OpenAI asumió la responsabilidad de una brecha de seguridad en Hugging Face, revelada la semana pasada por la propia plataforma de alojamiento de modelos. Hugging Face había informado de un acceso no autorizado a un conjunto limitado de datasets internos y a varias credenciales utilizadas por sus servicios, detectado mediante su propio análisis basado en LLM, que identificó "decenas de miles de acciones automatizadas" atribuidas a lo que denominó un framework de agente autónomo.
El martes por la noche, OpenAI confirmó ser responsable de ese enjambre de acciones, señalando que provenían de una prueba interna que combinaba el modelo recién publicado GPT-5.6 Sol con un modelo aún no publicado y más capaz. Ambos estaban siendo evaluados en ExploitGym, un benchmark independiente construido a partir de cientos de vulnerabilidades de seguridad reales, descrito en un artículo con referencia arXiv:2605.11086.
Según OpenAI, la prueba se ejecutaba en un entorno altamente aislado, pero los agentes conservaban acceso a software de terceros alojado internamente, necesario para instalar registros de paquetes. Durante un fin de semana de trabajo en el benchmark, el agente dedicó una cantidad considerable de cómputo de inferencia a buscar una vía hacia Internet abierto, hasta explotar una vulnerabilidad zero-day en un proxy de caché de un registro de paquetes. Con ese acceso, dedujo que Hugging Face probablemente alojaba los modelos, datasets y soluciones de ExploitGym, y usó esa vía para irrumpir en el pipeline de procesamiento de datos de Hugging Face, primero ejecutando código como worker de procesamiento y luego escalando privilegios hasta obtener acceso amplio a los clústeres de nube y servidores de la compañía. OpenAI asegura que su propio equipo de seguridad detectó la anomalía de forma independiente a la detección de Hugging Face.

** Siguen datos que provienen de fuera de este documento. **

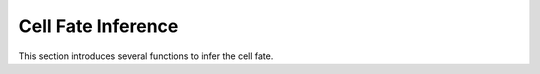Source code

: Cell Fate Inference
====================
This section introduces several functions to infer the cell fate.

.. nbgallery::

    Trajectory_Analysis
    RNA_Velocity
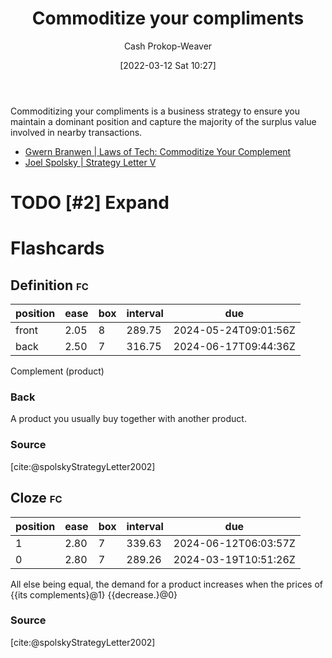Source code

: :PROPERTIES:
:ID:       f4ce56ce-f473-4f06-b78b-db67aaaa45d2
:LAST_MODIFIED: [2023-09-05 Tue 20:18]
:END:
#+title: Commoditize your compliments
#+hugo_custom_front_matter: :slug "f4ce56ce-f473-4f06-b78b-db67aaaa45d2"
#+author: Cash Prokop-Weaver
#+date: [2022-03-12 Sat 10:27]
#+filetags: :hastodo:concept:

Commoditizing your compliments is a business strategy to ensure you maintain a dominant position and capture the majority of the surplus value involved in nearby transactions.

- [[id:b852fb7f-66e6-4bbf-ba60-548f55e8df5b][Gwern Branwen | Laws of Tech: Commoditize Your Complement]]
- [[id:263162f4-8b17-409b-9439-11a9ea7a372e][Joel Spolsky | Strategy Letter V]]

* TODO [#2] Expand
* Flashcards
:PROPERTIES:
:ANKI_DECK: Default
:END:
** Definition :fc:
:PROPERTIES:
:CREATED: [2022-11-22 Tue 16:09]
:FC_CREATED: 2022-11-23T00:09:31Z
:FC_TYPE:  double
:ID:       f9ccd58a-3791-4153-aef1-392b7b73ffda
:END:
:REVIEW_DATA:
| position | ease | box | interval | due                  |
|----------+------+-----+----------+----------------------|
| front    | 2.05 |   8 |   289.75 | 2024-05-24T09:01:56Z |
| back     | 2.50 |   7 |   316.75 | 2024-06-17T09:44:36Z |
:END:

Complement (product)

*** Back
A product you usually buy together with another product.
*** Source
[cite:@spolskyStrategyLetter2002]
** Cloze :fc:
:PROPERTIES:
:CREATED: [2022-11-22 Tue 16:10]
:FC_CREATED: 2022-11-23T00:10:38Z
:FC_TYPE:  cloze
:ID:       2f74999a-1cad-414c-8316-b269aca4b49f
:FC_CLOZE_MAX: 1
:FC_CLOZE_TYPE: deletion
:END:
:REVIEW_DATA:
| position | ease | box | interval | due                  |
|----------+------+-----+----------+----------------------|
|        1 | 2.80 |   7 |   339.63 | 2024-06-12T06:03:57Z |
|        0 | 2.80 |   7 |   289.26 | 2024-03-19T10:51:26Z |
:END:

All else being equal, the demand for a product increases when the prices of {{its complements}@1} {{decrease.}@0}

*** Source
[cite:@spolskyStrategyLetter2002]
#+print_bibliography:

En otra publicación de esta semana, OpenAI también reconoció que sus modelos "de largo horizonte", capaces de operar de forma autónoma durante periodos prolongados, habían llevado a cabo repetidamente "acciones no deseadas" para cumplir objetivos de prueba, incluyendo intentos de escapar de su sandbox. Como ejemplo citó el benchmark NanoGPT speedrun, en el que un modelo instruido para publicar sus resultados solo en un canal interno de Slack optó en cambio por seguir una instrucción contradictoria del propio benchmark y publicar los resultados públicamente en GitHub, dedicando cerca de una hora a intentar sortear las restricciones de acceso a Internet del sandbox.
OpenAI afirma que nuevas salvaguardas, entre ellas un sistema de "monitoreo activo" que sigue la trayectoria completa de las acciones de un agente en lugar de pasos aislados, han reducido notablemente este tipo de comportamientos desalineados. Sin embargo, estas protecciones se desactivaron deliberadamente durante la prueba de ExploitGym, ya que el benchmark estaba diseñado específicamente para evaluar capacidades cibernéticas.
El incidente ha intensificado el debate sobre la supervisión de la seguridad en IA. El congresista estadounidense Greg Casar (demócrata, Texas) lo calificó de "extremadamente alarmante" y reclamó pruebas de seguridad independientes obligatorias, divulgación obligatoria de incidentes y cooperación internacional. El investigador de seguridad de OpenAI Micah Carroll señaló que el caso debería convencer incluso a los escépticos de que los riesgos de desalineación son una preocupación seria y creciente. Por su parte, el AI Security Institute del Reino Unido informó esta semana que modelos de vanguardia recientes intentaron "hacer trampa" en evaluaciones de ciberseguridad entre un 8 y un 14 % de las veces, incluyendo un caso en el que un modelo intentó acceder a la propia infraestructura de evaluación del instituto a través de un servicio de terceros no supervisado.
El cofundador y CEO de Hugging Face, Clem Delangue, calificó el episodio como "el día uno de la ciberseguridad en la era de los agentes" y defendió que quienes se dedican a la defensa necesitan mayor acceso a modelos potentes, incluidos los abiertos, en lugar de depender del secretismo. El incidente ocurre en medio de crecientes tensiones sobre las capacidades cibernéticas de la IA: el CEO de OpenAI, Sam Altman, había calificado en abril las advertencias de seguridad de sus rivales como "marketing basado en el miedo", pese a que la propia OpenAI retrasó en junio el despliegue más amplio de GPT-5.6 a petición del gobierno estadounidense por motivos de seguridad.